Danny Cevallos: The Hogan case boils down to this: Is a celebrity's sex life a legitimate matter of public concern?
On Tuesday, Nick Denton, the founder of Gawker Media, gave testimony in the trial over the now-infamous Hulk Hogan sex tape.
Denton testified he didn’t even consider whether Terry Bollea (Hulk’s real name) would be hurt by putting the video online; after all, it’s newsworthy. Denton added: “I think celebrities have a smaller zone of privacy than private individuals.”
Denton’s testimony pretty much sums up this case. In fact, this entire lawsuit can be distilled into one issue: Whether the First Amendment prohibits holding a publisher liable for its speech depends in turn on whether that speech is of public or private concern. If a sex tape of Hulk Hogan is a matter of public concern – if it is “newsworthy” – then Gawker wins. If it’s a private concern, then victory goes to Hogan, or his private alter ego: Terry Bollea.

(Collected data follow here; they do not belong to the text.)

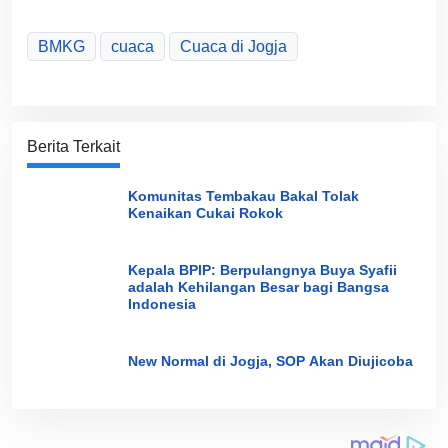
BMKG
cuaca
Cuaca di Jogja
Berita Terkait
Komunitas Tembakau Bakal Tolak
Kenaikan Cukai Rokok
Kepala BPIP: Berpulangnya Buya Syafii
adalah Kehilangan Besar bagi Bangsa
Indonesia
New Normal di Jogja, SOP Akan Diujicoba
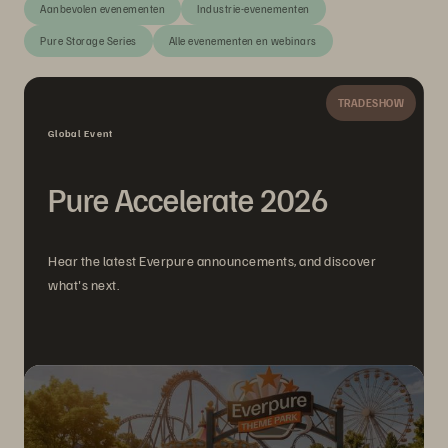
Aanbevolen evenementen
Industrie-evenementen
Pure Storage Series
Alle evenementen en webinars
TRADESHOW
Global Event
Pure Accelerate 2026
Hear the latest Everpure announcements, and discover
what's next.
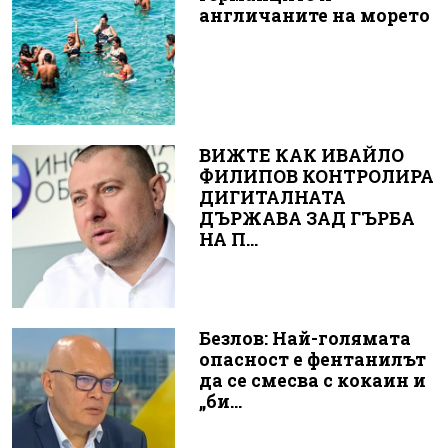
англичаните на морето
ВИЖТЕ КАК ИВАЙЛО
ФИЛИПОВ КОНТРОЛИРА
ДИГИТАЛНАТА
ДЪРЖАВА ЗАД ГЪРБА
НА П...
Безлов: Най-голямата
опасност е фентанилът
да се смесва с кокаин и
„би...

Gawker’s constitutional argument is buttressed by decades of court decisions protecting the media’s speech. Indeed, speech on matters of public concern is at the “heart of the First Amendment’s protection.” To the Supreme Court, the First Amendment reflects “a profound national commitment to the principle that debate on public issues should be uninhibited, robust, and wide-open.” That is because “speech concerning public affairs is more than self-expression; it is the essence of self-government.”
So, if sex tapes are considered “speech on public issues,” then, ironically, speech of the most lowbrow kind — porn — will occupy a space on what’s called the highest rung of First Amendment values. By the way, that’s hardly a criticism of porn. It’s just fact: To the courts, porn has always been a close call between being classified as protected speech or unprotected obscenity. It’s just that when you take a step back and consider the history of First Amendment jurisprudence, it’s unbelievable that the line of Supreme Court cases defending, say, the Pentagon Papers, are now being used to defend a professional wrestler’s sex tape.

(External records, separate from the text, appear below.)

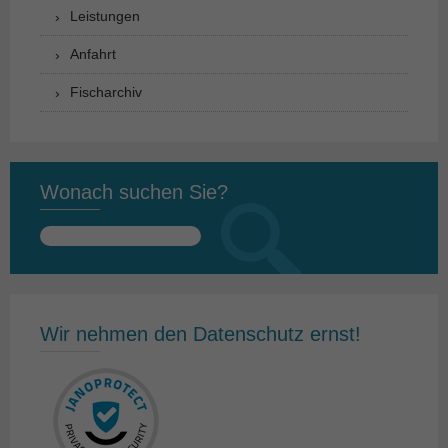
Leistungen
Anfahrt
Fischarchiv
Wonach suchen Sie?
Suchen
nach:
Wir nehmen den Datenschutz ernst!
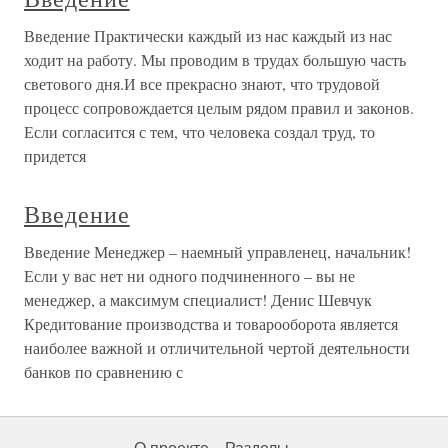
Введение Практически каждый из нас каждый из нас
ходит на работу. Мы проводим в трудах большую часть
светового дня.И все прекрасно знают, что трудовой
процесс сопровождается целым рядом правил и законов.
Если согласится с тем, что человека создал труд, то
придется
Введение
Введение Менеджер – наемный управленец, начальник!
Если у вас нет ни одного подчиненного – вы не
менеджер, а максимум специалист! Денис Шевчук
Кредитование производства и товарооборота является
наиболее важной и отличительной чертой деятельности
банков по сравнению с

So what’s Bollea’s argument? It’s simple: Sure, a sex tape is probably “speech,” constitutionally speaking. But not all speech is of equal First Amendment importance. In matters of “purely private significance,” First Amendment protections are not as rigorous as they are on matters of public interest. The notion is pretty straightforward: Restricting speech about purely private matters is not as constitutionally dangerous because there is no threat to debate of public issues or to a meaningful dialogue of ideas.

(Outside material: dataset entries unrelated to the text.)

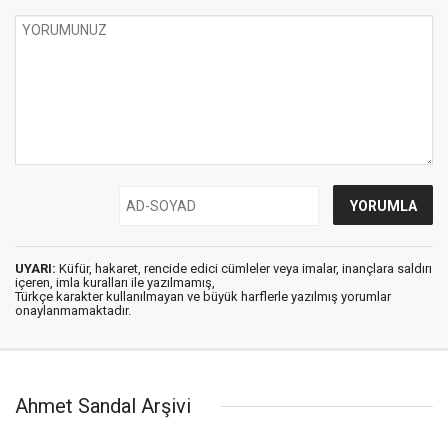
UYARI:
Küfür, hakaret, rencide edici cümleler veya imalar, inançlara saldırı
içeren, imla kuralları ile yazılmamış,
Türkçe karakter kullanılmayan ve büyük harflerle yazılmış yorumlar
onaylanmamaktadır.
Ahmet Sandal Arşivi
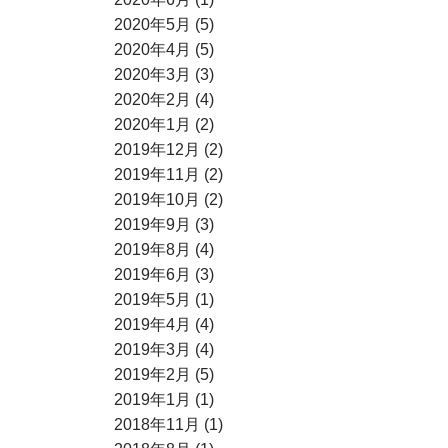
2020年5月 (5)
2020年4月 (5)
2020年3月 (3)
2020年2月 (4)
2020年1月 (2)
2019年12月 (2)
2019年11月 (2)
2019年10月 (2)
2019年9月 (3)
2019年8月 (4)
2019年6月 (3)
2019年5月 (1)
2019年4月 (4)
2019年3月 (4)
2019年2月 (5)
2019年1月 (1)
2018年11月 (1)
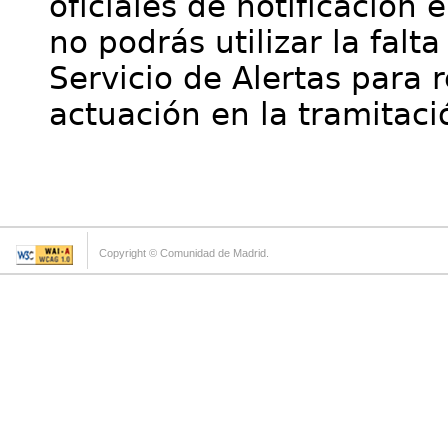
oficiales de notificación 
no podrás utilizar la falt
Servicio de Alertas para 
actuación en la tramitaci
Copyright © Comunidad de Madrid.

In other words, if a court limits speech by regulating the publication of a sex tape, that’s not tantamount to suppressing debate on the Senate floor about, say, the citizenship rights of persons born in U.S. territories. Nor will it negatively affect the public discourse on taxation, or fracking, or really anything that matters to the public at all.
Even Gawker’s founder conceded this important distinction on the stand: “I don’t think it’s newsworthy to do a story on a private individual,” Denton said. However, he insisted that Hogan is not a private individual. If Terry Bollea ultimately is deemed a purely private individual, then by Denton’s own words, the tape was not entitled to First Amendment protection.
And that’s pretty much it. The case turns on whether a sex tape is a matter of public concern, or purely private significance. And that determination is less about dusty tomes of law, and more about sociology. Specifically: What is the contemporary definition of “newsworthy”? Has it evolved over the years?
Are we in the decline of the Roman Empire when it comes to what qualifies as news? Or have technology, iPhone cameras, and the Internet only recently made available that which we were all always interested in? If Twitter or TMZ had been around in the days of Kennedy, would we have wanted to see a Marilyn Monroe sex tape?
Of course, to paraphrase the late Sen. Lloyd Bentsen, I know that Terry Bollea is no John F. Kennedy. That doesn’t change the fact that such a tape probably would have been newsworthy, even in the 1960s. Modern society is not innately more sinful than our grandparents; it’s just that our grandparents didn’t have access to as much sin. If my Grandpa Vito had had access to YouPorn back in the days of the Jitterbug, he wouldn’t have left the house. Can I prove that? Sure I can: He has access to it now, and he doesn’t leave the house.
This jury has to answer a question: Is sex — even videotaped sex — between consenting adults (OK, even though there’s some swinging behavior involved, too) always a private act? Or, can one’s celebrity override even this private event, such that uncensored images of that celebrity’s private parts are matters of public concern?
Even scarier: Maybe celebrity sex has always been a matter of public interest; we just didn’t have the technology to see it until now. And it’s only going to get less private from here.